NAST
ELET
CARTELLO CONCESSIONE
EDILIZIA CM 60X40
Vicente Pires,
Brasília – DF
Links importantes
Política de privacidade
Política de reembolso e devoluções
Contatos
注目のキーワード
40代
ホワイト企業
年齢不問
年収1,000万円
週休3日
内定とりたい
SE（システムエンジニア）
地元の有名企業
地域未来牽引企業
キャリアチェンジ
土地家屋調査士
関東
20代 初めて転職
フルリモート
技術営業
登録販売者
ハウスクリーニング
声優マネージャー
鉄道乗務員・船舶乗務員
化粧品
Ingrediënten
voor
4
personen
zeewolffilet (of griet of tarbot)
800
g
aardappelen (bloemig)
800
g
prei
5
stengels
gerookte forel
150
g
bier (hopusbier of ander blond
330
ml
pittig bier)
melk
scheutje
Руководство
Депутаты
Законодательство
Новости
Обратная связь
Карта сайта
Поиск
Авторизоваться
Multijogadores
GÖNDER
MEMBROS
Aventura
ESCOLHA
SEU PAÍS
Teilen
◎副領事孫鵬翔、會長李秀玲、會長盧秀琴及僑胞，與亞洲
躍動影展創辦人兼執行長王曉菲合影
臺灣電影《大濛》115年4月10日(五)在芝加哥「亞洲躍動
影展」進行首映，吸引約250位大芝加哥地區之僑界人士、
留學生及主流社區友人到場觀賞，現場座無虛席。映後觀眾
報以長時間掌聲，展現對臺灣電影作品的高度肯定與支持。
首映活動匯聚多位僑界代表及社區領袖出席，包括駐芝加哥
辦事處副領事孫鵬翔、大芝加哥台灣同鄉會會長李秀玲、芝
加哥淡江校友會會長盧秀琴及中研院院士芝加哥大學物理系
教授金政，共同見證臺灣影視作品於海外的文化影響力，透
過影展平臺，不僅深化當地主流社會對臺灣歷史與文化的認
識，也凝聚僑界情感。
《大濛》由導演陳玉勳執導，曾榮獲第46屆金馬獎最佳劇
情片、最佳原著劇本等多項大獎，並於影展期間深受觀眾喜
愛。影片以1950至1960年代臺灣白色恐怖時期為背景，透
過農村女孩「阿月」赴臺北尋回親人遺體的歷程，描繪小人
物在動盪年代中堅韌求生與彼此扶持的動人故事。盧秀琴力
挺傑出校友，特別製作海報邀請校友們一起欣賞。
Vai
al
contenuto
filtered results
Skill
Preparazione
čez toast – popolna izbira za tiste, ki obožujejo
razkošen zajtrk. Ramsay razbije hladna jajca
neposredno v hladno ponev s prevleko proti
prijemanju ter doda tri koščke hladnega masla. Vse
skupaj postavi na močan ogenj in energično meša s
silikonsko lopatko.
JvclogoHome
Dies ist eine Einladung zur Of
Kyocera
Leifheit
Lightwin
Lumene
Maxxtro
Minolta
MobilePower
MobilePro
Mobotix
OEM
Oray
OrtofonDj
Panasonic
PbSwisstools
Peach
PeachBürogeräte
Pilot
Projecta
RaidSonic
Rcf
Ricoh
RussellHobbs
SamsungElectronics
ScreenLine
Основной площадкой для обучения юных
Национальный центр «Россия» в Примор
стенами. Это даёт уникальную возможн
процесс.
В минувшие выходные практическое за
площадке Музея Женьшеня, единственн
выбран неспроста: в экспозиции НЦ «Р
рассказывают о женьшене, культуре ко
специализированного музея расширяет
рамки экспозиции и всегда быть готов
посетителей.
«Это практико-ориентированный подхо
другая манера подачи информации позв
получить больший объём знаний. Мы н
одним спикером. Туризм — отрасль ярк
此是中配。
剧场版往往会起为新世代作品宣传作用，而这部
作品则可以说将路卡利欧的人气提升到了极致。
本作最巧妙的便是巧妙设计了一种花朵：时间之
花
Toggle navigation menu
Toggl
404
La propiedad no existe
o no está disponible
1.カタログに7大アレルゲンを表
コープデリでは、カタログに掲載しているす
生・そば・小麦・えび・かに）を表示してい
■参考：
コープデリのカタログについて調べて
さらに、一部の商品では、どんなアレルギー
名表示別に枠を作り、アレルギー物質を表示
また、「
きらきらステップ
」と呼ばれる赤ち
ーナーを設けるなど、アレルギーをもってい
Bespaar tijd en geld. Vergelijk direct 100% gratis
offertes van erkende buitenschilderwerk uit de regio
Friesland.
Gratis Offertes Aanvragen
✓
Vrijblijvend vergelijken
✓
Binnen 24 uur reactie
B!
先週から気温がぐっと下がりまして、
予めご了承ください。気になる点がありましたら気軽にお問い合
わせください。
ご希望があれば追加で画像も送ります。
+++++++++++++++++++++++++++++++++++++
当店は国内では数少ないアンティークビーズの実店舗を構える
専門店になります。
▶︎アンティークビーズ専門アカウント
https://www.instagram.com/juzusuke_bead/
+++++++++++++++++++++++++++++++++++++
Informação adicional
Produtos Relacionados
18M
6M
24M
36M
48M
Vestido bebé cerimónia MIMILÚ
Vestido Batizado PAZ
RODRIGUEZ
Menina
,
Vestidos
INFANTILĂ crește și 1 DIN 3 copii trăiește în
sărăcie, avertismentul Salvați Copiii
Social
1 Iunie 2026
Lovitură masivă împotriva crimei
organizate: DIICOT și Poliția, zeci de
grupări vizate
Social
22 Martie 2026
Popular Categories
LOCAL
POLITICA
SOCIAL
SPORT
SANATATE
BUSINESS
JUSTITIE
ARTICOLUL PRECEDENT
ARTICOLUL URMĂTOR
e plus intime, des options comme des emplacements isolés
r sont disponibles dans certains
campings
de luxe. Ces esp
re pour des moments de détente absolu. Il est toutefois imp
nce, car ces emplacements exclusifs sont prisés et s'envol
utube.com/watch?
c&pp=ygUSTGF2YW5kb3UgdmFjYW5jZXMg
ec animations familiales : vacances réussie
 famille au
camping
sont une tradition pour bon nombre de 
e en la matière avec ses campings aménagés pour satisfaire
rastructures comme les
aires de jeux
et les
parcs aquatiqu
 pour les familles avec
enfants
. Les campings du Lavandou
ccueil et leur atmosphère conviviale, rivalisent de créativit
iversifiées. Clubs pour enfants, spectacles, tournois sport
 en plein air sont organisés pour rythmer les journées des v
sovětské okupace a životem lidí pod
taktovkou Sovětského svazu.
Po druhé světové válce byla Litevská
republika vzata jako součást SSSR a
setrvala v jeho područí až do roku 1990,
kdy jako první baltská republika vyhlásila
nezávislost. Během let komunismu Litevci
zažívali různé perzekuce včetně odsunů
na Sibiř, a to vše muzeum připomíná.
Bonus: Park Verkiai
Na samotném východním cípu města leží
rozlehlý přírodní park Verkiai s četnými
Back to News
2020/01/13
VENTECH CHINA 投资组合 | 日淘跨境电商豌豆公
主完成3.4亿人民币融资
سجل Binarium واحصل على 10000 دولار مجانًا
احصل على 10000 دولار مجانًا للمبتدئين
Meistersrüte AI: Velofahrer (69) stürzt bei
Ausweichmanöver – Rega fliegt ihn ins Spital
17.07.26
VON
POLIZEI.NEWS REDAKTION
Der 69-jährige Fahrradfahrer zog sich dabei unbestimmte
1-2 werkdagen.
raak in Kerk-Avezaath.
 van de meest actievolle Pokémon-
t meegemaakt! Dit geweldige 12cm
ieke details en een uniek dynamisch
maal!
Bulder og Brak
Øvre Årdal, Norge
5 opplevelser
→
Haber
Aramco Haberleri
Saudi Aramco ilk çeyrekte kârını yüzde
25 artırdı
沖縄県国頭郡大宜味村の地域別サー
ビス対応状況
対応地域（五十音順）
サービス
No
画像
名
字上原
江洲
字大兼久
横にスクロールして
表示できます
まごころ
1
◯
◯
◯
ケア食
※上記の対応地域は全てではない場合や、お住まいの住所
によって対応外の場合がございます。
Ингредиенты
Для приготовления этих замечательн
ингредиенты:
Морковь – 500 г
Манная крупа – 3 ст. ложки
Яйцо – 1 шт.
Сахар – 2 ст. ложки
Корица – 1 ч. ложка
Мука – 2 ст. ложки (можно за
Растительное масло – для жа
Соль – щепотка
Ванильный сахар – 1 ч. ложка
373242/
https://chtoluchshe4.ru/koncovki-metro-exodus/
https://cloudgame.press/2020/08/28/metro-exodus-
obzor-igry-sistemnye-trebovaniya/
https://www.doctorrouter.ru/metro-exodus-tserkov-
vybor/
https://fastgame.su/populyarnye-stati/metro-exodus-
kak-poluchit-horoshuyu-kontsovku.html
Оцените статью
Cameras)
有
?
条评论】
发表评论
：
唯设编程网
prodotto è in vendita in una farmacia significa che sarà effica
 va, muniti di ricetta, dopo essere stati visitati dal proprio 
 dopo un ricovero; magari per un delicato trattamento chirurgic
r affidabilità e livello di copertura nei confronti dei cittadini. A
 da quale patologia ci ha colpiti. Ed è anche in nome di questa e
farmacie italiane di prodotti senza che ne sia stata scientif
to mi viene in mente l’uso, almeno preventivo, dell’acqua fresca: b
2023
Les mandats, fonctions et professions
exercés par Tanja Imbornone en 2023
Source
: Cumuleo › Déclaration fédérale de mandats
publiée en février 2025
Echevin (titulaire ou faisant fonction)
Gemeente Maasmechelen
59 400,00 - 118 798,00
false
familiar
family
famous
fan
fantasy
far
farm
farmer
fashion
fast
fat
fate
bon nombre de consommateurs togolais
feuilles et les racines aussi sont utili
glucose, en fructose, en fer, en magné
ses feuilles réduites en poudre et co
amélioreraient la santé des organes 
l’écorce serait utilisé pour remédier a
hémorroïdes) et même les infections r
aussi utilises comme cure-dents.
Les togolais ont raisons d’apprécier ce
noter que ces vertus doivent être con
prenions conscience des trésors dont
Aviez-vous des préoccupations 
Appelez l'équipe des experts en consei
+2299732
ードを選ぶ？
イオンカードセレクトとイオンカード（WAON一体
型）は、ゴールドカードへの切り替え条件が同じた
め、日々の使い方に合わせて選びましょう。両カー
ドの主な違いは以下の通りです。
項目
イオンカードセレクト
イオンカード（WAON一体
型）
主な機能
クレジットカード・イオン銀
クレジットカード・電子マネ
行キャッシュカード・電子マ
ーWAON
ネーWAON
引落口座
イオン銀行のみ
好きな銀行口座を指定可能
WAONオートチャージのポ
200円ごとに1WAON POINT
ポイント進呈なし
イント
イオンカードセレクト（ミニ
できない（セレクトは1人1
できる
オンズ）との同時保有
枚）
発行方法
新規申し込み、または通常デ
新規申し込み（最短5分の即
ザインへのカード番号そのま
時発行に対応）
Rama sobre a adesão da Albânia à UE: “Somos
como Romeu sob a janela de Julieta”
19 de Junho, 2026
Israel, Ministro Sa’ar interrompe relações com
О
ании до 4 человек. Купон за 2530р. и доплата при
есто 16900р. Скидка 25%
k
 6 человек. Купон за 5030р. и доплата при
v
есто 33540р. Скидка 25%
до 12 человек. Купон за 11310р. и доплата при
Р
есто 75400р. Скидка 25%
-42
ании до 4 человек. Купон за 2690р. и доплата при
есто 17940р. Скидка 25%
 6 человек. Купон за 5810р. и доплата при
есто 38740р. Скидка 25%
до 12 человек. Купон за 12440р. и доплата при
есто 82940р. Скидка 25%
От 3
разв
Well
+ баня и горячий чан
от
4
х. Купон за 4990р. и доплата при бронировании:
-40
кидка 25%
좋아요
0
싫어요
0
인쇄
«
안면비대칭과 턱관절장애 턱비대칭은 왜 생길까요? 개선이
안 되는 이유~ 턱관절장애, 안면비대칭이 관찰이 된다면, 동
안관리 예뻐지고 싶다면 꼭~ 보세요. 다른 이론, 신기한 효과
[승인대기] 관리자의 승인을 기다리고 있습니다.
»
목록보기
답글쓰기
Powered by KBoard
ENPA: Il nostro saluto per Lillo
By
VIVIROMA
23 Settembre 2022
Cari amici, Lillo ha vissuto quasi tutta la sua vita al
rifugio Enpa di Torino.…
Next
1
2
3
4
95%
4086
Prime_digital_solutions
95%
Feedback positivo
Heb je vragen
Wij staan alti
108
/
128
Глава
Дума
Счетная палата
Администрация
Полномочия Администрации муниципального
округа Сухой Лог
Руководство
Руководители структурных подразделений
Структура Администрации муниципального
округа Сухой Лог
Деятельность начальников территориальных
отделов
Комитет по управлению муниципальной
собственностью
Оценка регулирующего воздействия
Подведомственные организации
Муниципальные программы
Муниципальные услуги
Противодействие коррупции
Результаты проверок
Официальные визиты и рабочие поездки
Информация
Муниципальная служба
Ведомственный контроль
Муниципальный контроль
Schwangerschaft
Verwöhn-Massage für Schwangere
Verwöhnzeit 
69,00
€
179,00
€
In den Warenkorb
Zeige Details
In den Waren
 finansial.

- - - -

Please work out how many lines above contain the string "есто", and reply with that number alone.

6